Глава XIII Мракобесие лицеистов

Тогда я демонов увидел черный рой,

Подобный издали ватаге муравьиной,

И бесы тешились проклятою игрой…

"Подражание Данту"

Как добрый товарищ, Пушкин никогда не уклонялся от участия в каких бы то ни было ребяческих проделках лицеистов; но в то же время он неустанно трудился, чтобы достигнуть высокой цели — принести посильную дань родной литературе. Именно трудился, потому что хотя науками на школьной скамье он занимался по-прежнему не очень прилежно, так что впоследствии должен был стараться пополнить пробелы своего школьного образования, но своей необязательной работе — собственным стихам и собственной прозе — он посвящал целые часы, исправляя, отделывая каждую фразу до тех пор, пока не оставался ею вполне доволен. Поэтических же тем в голове у него роилось так много, что он не знал, за которую раньше приняться. Выше было уже упомянуто довольно подробно о его поэме-сказке «Фатама». Затем, в своих автобиографических записках конца 1815 года, он еще говорит:

"Начал я комедию, — не знаю, кончу ли ее. Третьего дня хотел я написать прозаическую поэму: "Игорь и Ольга".
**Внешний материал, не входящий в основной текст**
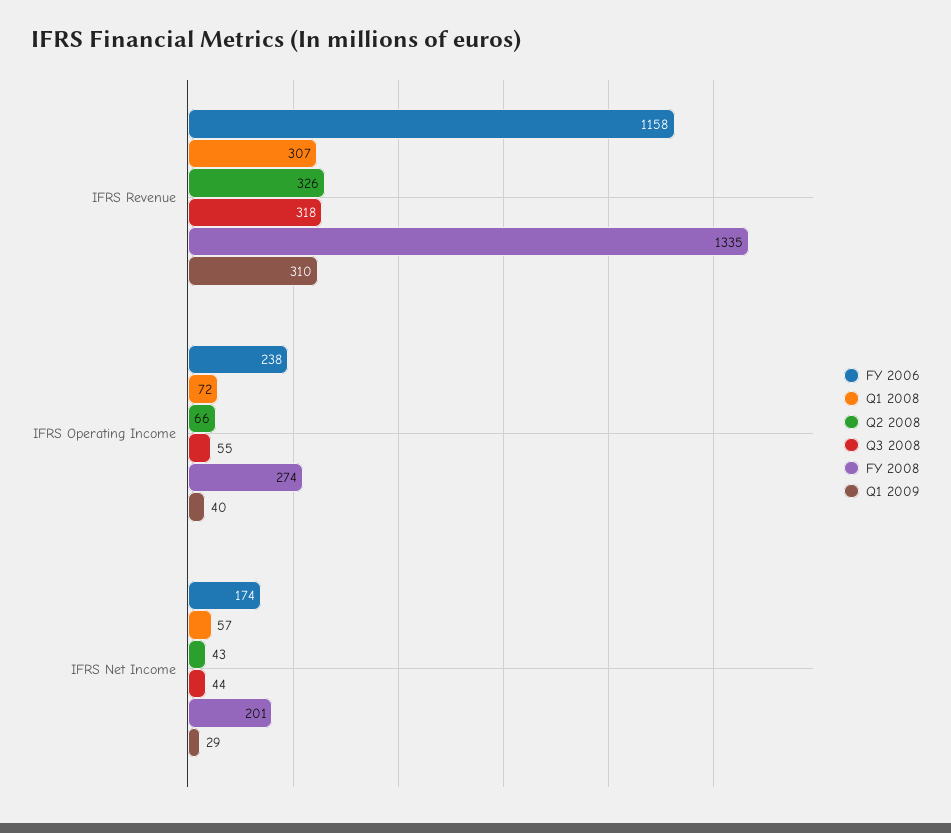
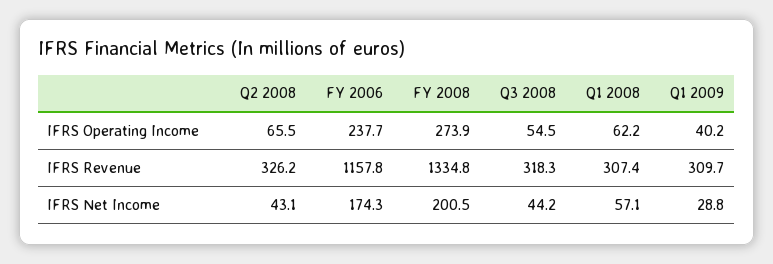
Q1 2008, IFRS Operating Income: 72 -> 62.2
Летом напишу я "Картину Царского Села":

1. Картина сада.

2. Дворец. День в Царском Селе.

3. Утреннее гулянье.

4. Полуденное гулянье.

5. Вечернее гулянье.

6. Жители Царского Села".

Какую именно комедию свою разумел он здесь, видно из письма Илличевского к другу его Фуссу (от 16 января 1816 г.):

"Кстати о Пушкине: он пишет теперь комедию в пяти действиях, в стихах, под названием «Философ». План довольно удачен, и начало, т. е. первое действие, до сих пор только написанное, обещает нечто хорошее; стихи — и говорить нечего, а острых слов — сколько хочешь!.. Дай Бог ему успеха — лучи славы его будут отсвечиваться и на его товарищах".

(Пророческие слова!)

Ни «Фатама», ни «Философ» не дошли, однако, до нас, а "Игорь и Ольга", "Картины Царского Села" и, конечно, масса других еще замыслов так и остались в зародыше, без исполнения. Что «Фатама», впрочем, подобно «Философу», была начата и, во всяком случае, доведена уже до третьей главы, видно из тех же записок (от 10 декабря 1815 г.), где значится:

"Вчера написал я третью главу "Фатама, или Разум человеческий"; читал ее С. С. и вечером с товарищами тушил свечки и лампы в зале. Прекрасное занятие для философа! Поутру читал жизнь Вольтера…"

Так, кажется, и видишь нашего школьника-философа, как он, пожимая плечами, с усмешкой говорит:

— Ну что ж! Порезвился, поразмял члены, а там опять за работу.

С. С, которому читал он свою поэму, был не кто иной, как Степан Степанович Фролов, надзиратель лицейский. Отставной подполковник, солдат аракчеевского закала с головы до пяток, Фролов в деле воспитания выше всего ставил строгую дисциплину. Если ему, в течение короткой бытности его в лицее, не удалось еще «приструнить», "вымуштровать" распущенных «мальчишек», то единственно потому (как уверял он, по крайней мере, сам), что "руки у него были коротки": что над ним стояли и временный директор, и конференция.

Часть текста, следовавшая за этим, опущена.